**Task directions**
Could you arrange each non-blank line of the data below as a row in a Markdown table, with a "Row" column for the row number and a "Text" column for the line, leaving the pictures out of the answer?

**Task input**

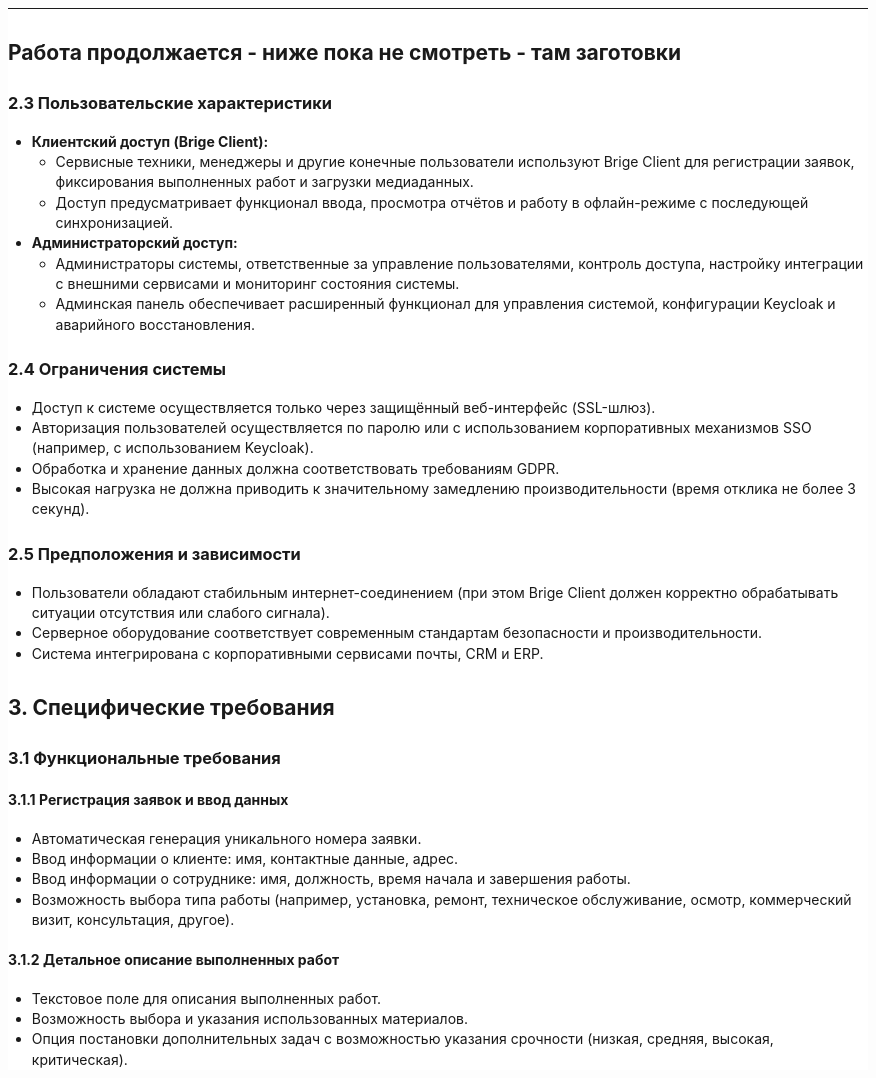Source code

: 

---
Работа продолжается - ниже пока не смотреть - там заготовки
---











### 2.3 Пользовательские характеристики
- **Клиентский доступ (Brige Client):** 
  - Сервисные техники, менеджеры и другие конечные пользователи используют Brige Client для регистрации заявок, фиксирования выполненных работ и загрузки медиаданных.
  - Доступ предусматривает функционал ввода, просмотра отчётов и работу в офлайн-режиме с последующей синхронизацией.
- **Администраторский доступ:**  
  - Администраторы системы, ответственные за управление пользователями, контроль доступа, настройку интеграции с внешними сервисами и мониторинг состояния системы.
  - Админская панель обеспечивает расширенный функционал для управления системой, конфигурации Keycloak и аварийного восстановления.

### 2.4 Ограничения системы
- Доступ к системе осуществляется только через защищённый веб-интерфейс (SSL-шлюз).
- Авторизация пользователей осуществляется по паролю или с использованием корпоративных механизмов SSO (например, с использованием Keycloak).
- Обработка и хранение данных должна соответствовать требованиям GDPR.
- Высокая нагрузка не должна приводить к значительному замедлению производительности (время отклика не более 3 секунд).

### 2.5 Предположения и зависимости
- Пользователи обладают стабильным интернет-соединением (при этом Brige Client должен корректно обрабатывать ситуации отсутствия или слабого сигнала).
- Серверное оборудование соответствует современным стандартам безопасности и производительности.
- Система интегрирована с корпоративными сервисами почты, CRM и ERP.

## 3. Специфические требования

### 3.1 Функциональные требования

#### 3.1.1 Регистрация заявок и ввод данных
- Автоматическая генерация уникального номера заявки.
- Ввод информации о клиенте: имя, контактные данные, адрес.
- Ввод информации о сотруднике: имя, должность, время начала и завершения работы.
- Возможность выбора типа работы (например, установка, ремонт, техническое обслуживание, осмотр, коммерческий визит, консультация, другое).

#### 3.1.2 Детальное описание выполненных работ
- Текстовое поле для описания выполненных работ.
- Возможность выбора и указания использованных материалов.
- Опция постановки дополнительных задач с возможностью указания срочности (низкая, средняя, высокая, критическая).
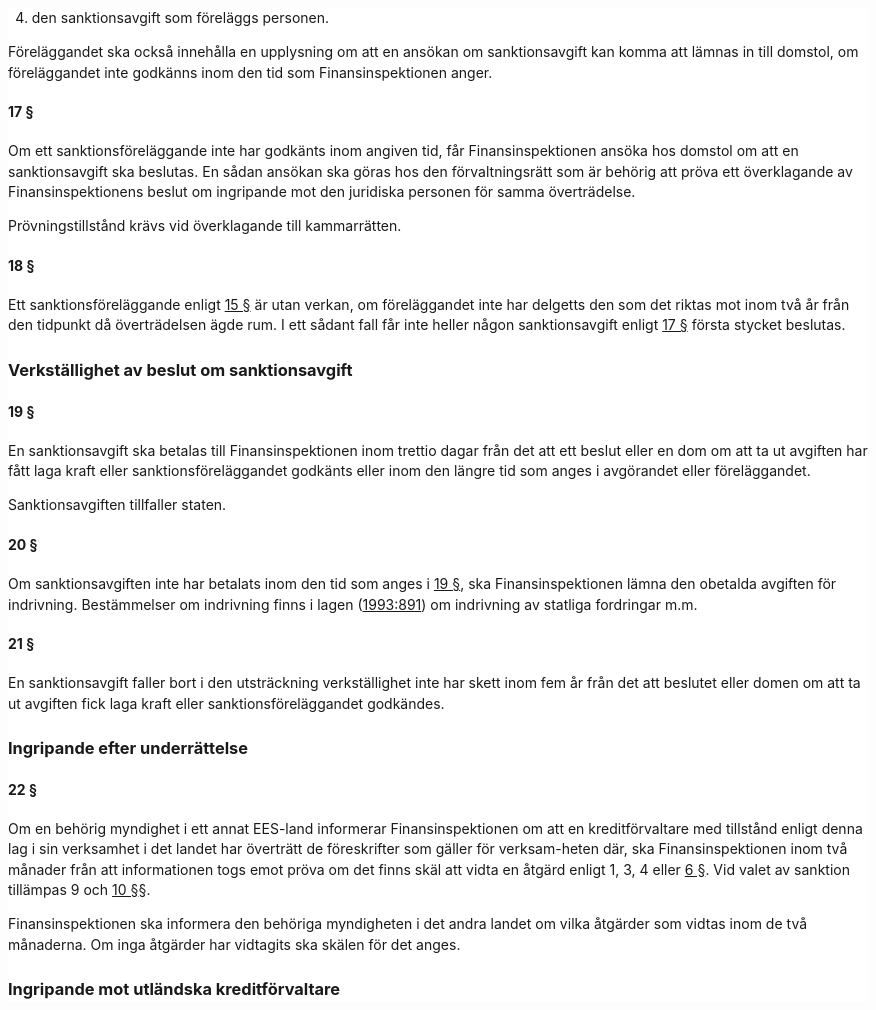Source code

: 4. den sanktionsavgift som föreläggs personen.

Föreläggandet ska också innehålla en upplysning om att en ansökan om sanktionsavgift kan komma att lämnas in till domstol, om föreläggandet inte godkänns inom den tid som Finansinspektionen anger.

#### 17 §

Om ett sanktionsföreläggande inte har godkänts inom angiven tid, får Finansinspektionen ansöka hos domstol om att en sanktionsavgift ska beslutas. En sådan ansökan ska göras hos den förvaltningsrätt som är behörig att pröva ett överklagande av Finansinspektionens beslut om ingripande mot den juridiska personen för samma överträdelse.

Prövningstillstånd krävs vid överklagande till kammarrätten.

#### 18 §

Ett sanktionsföreläggande enligt [15 §](#kap7.15) är utan verkan, om föreläggandet inte har delgetts den som det riktas mot inom två år från den tidpunkt då överträdelsen ägde rum. I ett sådant fall får inte heller någon sanktionsavgift enligt [17 §](#kap7.17) första stycket beslutas.

### Verkställighet av beslut om sanktionsavgift

#### 19 §

En sanktionsavgift ska betalas till Finansinspektionen inom trettio dagar från det att ett beslut eller en dom om att ta ut avgiften har fått laga kraft eller sanktionsföreläggandet godkänts eller inom den längre tid som anges i avgörandet eller föreläggandet.

Sanktionsavgiften tillfaller staten.

#### 20 §

Om sanktionsavgiften inte har betalats inom den tid som anges i [19 §](#kap7.19), ska Finansinspektionen lämna den obetalda avgiften för indrivning. Bestämmelser om indrivning finns i lagen ([1993:891](https://selex.se/eli/sfs/1993/891)) om indrivning av statliga fordringar m.m.

#### 21 §

En sanktionsavgift faller bort i den utsträckning verkställighet inte har skett inom fem år från det att beslutet eller domen om att ta ut avgiften fick laga kraft eller sanktionsföreläggandet godkändes.

### Ingripande efter underrättelse

#### 22 §

Om en behörig myndighet i ett annat EES-land informerar Finansinspektionen om att en kreditförvaltare med tillstånd enligt denna lag i sin verksamhet i det landet har överträtt de föreskrifter som gäller för verksam-heten där, ska Finansinspektionen inom två månader från att informationen togs emot pröva om det finns skäl att vidta en åtgärd enligt 1, 3, 4 eller [6 §](#kap7.6). Vid valet av sanktion tillämpas 9 och [10 §](#kap7.10)§.

Finansinspektionen ska informera den behöriga myndigheten i det andra landet om vilka åtgärder som vidtas inom de två månaderna. Om inga åtgärder har vidtagits ska skälen för det anges.

### Ingripande mot utländska kreditförvaltare
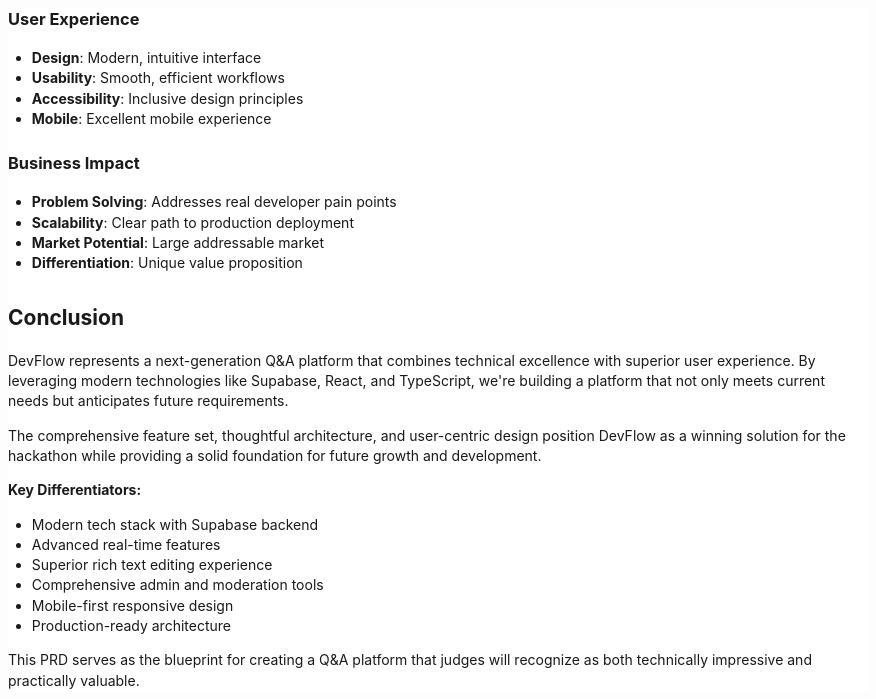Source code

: ### User Experience
- **Design**: Modern, intuitive interface
- **Usability**: Smooth, efficient workflows
- **Accessibility**: Inclusive design principles
- **Mobile**: Excellent mobile experience

### Business Impact
- **Problem Solving**: Addresses real developer pain points
- **Scalability**: Clear path to production deployment
- **Market Potential**: Large addressable market
- **Differentiation**: Unique value proposition

## Conclusion

DevFlow represents a next-generation Q&A platform that combines technical excellence with superior user experience. By leveraging modern technologies like Supabase, React, and TypeScript, we're building a platform that not only meets current needs but anticipates future requirements.

The comprehensive feature set, thoughtful architecture, and user-centric design position DevFlow as a winning solution for the hackathon while providing a solid foundation for future growth and development.

**Key Differentiators:**
- Modern tech stack with Supabase backend
- Advanced real-time features
- Superior rich text editing experience
- Comprehensive admin and moderation tools
- Mobile-first responsive design
- Production-ready architecture

This PRD serves as the blueprint for creating a Q&A platform that judges will recognize as both technically impressive and practically valuable.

**Task response**
| Row | Text |
|---|---|
| 1 | Source code |
| 2 | :  |
| 3 | --- |
| 4 | Работа продолжается - ниже пока не смотреть - там заготовки |
| 5 | --- |
| 6 | ### 2.3 Пользовательские характеристики |
| 7 | - **Клиентский доступ (Brige Client):**  |
| 8 |   - Сервисные техники, менеджеры и другие конечные пользователи используют Brige Client для регистрации заявок, фиксирования выполненных работ и загрузки медиаданных. |
| 9 |   - Доступ предусматривает функционал ввода, просмотра отчётов и работу в офлайн-режиме с последующей синхронизацией. |
| 10 | - **Администраторский доступ:**   |
| 11 |   - Администраторы системы, ответственные за управление пользователями, контроль доступа, настройку интеграции с внешними сервисами и мониторинг состояния системы. |
| 12 |   - Админская панель обеспечивает расширенный функционал для управления системой, конфигурации Keycloak и аварийного восстановления. |
| 13 | ### 2.4 Ограничения системы |
| 14 | - Доступ к системе осуществляется только через защищённый веб-интерфейс (SSL-шлюз). |
| 15 | - Авторизация пользователей осуществляется по паролю или с использованием корпоративных механизмов SSO (например, с использованием Keycloak). |
| 16 | - Обработка и хранение данных должна соответствовать требованиям GDPR. |
| 17 | - Высокая нагрузка не должна приводить к значительному замедлению производительности (время отклика не более 3 секунд). |
| 18 | ### 2.5 Предположения и зависимости |
| 19 | - Пользователи обладают стабильным интернет-соединением (при этом Brige Client должен корректно обрабатывать ситуации отсутствия или слабого сигнала). |
| 20 | - Серверное оборудование соответствует современным стандартам безопасности и производительности. |
| 21 | - Система интегрирована с корпоративными сервисами почты, CRM и ERP. |
| 22 | ## 3. Специфические требования |
| 23 | ### 3.1 Функциональные требования |
| 24 | #### 3.1.1 Регистрация заявок и ввод данных |
| 25 | - Автоматическая генерация уникального номера заявки. |
| 26 | - Ввод информации о клиенте: имя, контактные данные, адрес. |
| 27 | - Ввод информации о сотруднике: имя, должность, время начала и завершения работы. |
| 28 | - Возможность выбора типа работы (например, установка, ремонт, техническое обслуживание, осмотр, коммерческий визит, консультация, другое). |
| 29 | #### 3.1.2 Детальное описание выполненных работ |
| 30 | - Текстовое поле для описания выполненных работ. |
| 31 | - Возможность выбора и указания использованных материалов. |
| 32 | - Опция постановки дополнительных задач с возможностью указания срочности (низкая, средняя, высокая, критическая). |
| 33 | Source code |
| 34 | : 4. den sanktionsavgift som föreläggs personen. |
| 35 | Föreläggandet ska också innehålla en upplysning om att en ansökan om sanktionsavgift kan komma att lämnas in till domstol, om föreläggandet inte godkänns inom den tid som Finansinspektionen anger. |
| 36 | #### 17 § |
| 37 | Om ett sanktionsföreläggande inte har godkänts inom angiven tid, får Finansinspektionen ansöka hos domstol om att en sanktionsavgift ska beslutas. En sådan ansökan ska göras hos den förvaltningsrätt som är behörig att pröva ett överklagande av Finansinspektionens beslut om ingripande mot den juridiska personen för samma överträdelse. |
| 38 | Prövningstillstånd krävs vid överklagande till kammarrätten. |
| 39 | #### 18 § |
| 40 | Ett sanktionsföreläggande enligt [15 §](#kap7.15) är utan verkan, om föreläggandet inte har delgetts den som det riktas mot inom två år från den tidpunkt då överträdelsen ägde rum. I ett sådant fall får inte heller någon sanktionsavgift enligt [17 §](#kap7.17) första stycket beslutas. |
| 41 | ### Verkställighet av beslut om sanktionsavgift |
| 42 | #### 19 § |
| 43 | En sanktionsavgift ska betalas till Finansinspektionen inom trettio dagar från det att ett beslut eller en dom om att ta ut avgiften har fått laga kraft eller sanktionsföreläggandet godkänts eller inom den längre tid som anges i avgörandet eller föreläggandet. |
| 44 | Sanktionsavgiften tillfaller staten. |
| 45 | #### 20 § |
| 46 | Om sanktionsavgiften inte har betalats inom den tid som anges i [19 §](#kap7.19), ska Finansinspektionen lämna den obetalda avgiften för indrivning. Bestämmelser om indrivning finns i lagen ([1993:891](https://selex.se/eli/sfs/1993/891)) om indrivning av statliga fordringar m.m. |
| 47 | #### 21 § |
| 48 | En sanktionsavgift faller bort i den utsträckning verkställighet inte har skett inom fem år från det att beslutet eller domen om att ta ut avgiften fick laga kraft eller sanktionsföreläggandet godkändes. |
| 49 | ### Ingripande efter underrättelse |
| 50 | #### 22 § |
| 51 | Om en behörig myndighet i ett annat EES-land informerar Finansinspektionen om att en kreditförvaltare med tillstånd enligt denna lag i sin verksamhet i det landet har överträtt de föreskrifter som gäller för verksam-heten där, ska Finansinspektionen inom två månader från att informationen togs emot pröva om det finns skäl att vidta en åtgärd enligt 1, 3, 4 eller [6 §](#kap7.6). Vid valet av sanktion tillämpas 9 och [10 §](#kap7.10)§. |
| 52 | Finansinspektionen ska informera den behöriga myndigheten i det andra landet om vilka åtgärder som vidtas inom de två månaderna. Om inga åtgärder har vidtagits ska skälen för det anges. |
| 53 | ### Ingripande mot utländska kreditförvaltare |
| 54 | Source code |
| 55 | : ### User Experience |
| 56 | - **Design**: Modern, intuitive interface |
| 57 | - **Usability**: Smooth, efficient workflows |
| 58 | - **Accessibility**: Inclusive design principles |
| 59 | - **Mobile**: Excellent mobile experience |
| 60 | ### Business Impact |
| 61 | - **Problem Solving**: Addresses real developer pain points |
| 62 | - **Scalability**: Clear path to production deployment |
| 63 | - **Market Potential**: Large addressable market |
| 64 | - **Differentiation**: Unique value proposition |
| 65 | ## Conclusion |
| 66 | DevFlow represents a next-generation Q&A platform that combines technical excellence with superior user experience. By leveraging modern technologies like Supabase, React, and TypeScript, we're building a platform that not only meets current needs but anticipates future requirements. |
| 67 | The comprehensive feature set, thoughtful architecture, and user-centric design position DevFlow as a winning solution for the hackathon while providing a solid foundation for future growth and development. |
| 68 | **Key Differentiators:** |
| 69 | - Modern tech stack with Supabase backend |
| 70 | - Advanced real-time features |
| 71 | - Superior rich text editing experience |
| 72 | - Comprehensive admin and moderation tools |
| 73 | - Mobile-first responsive design |
| 74 | - Production-ready architecture |
| 75 | This PRD serves as the blueprint for creating a Q&A platform that judges will recognize as both technically impressive and practically valuable. |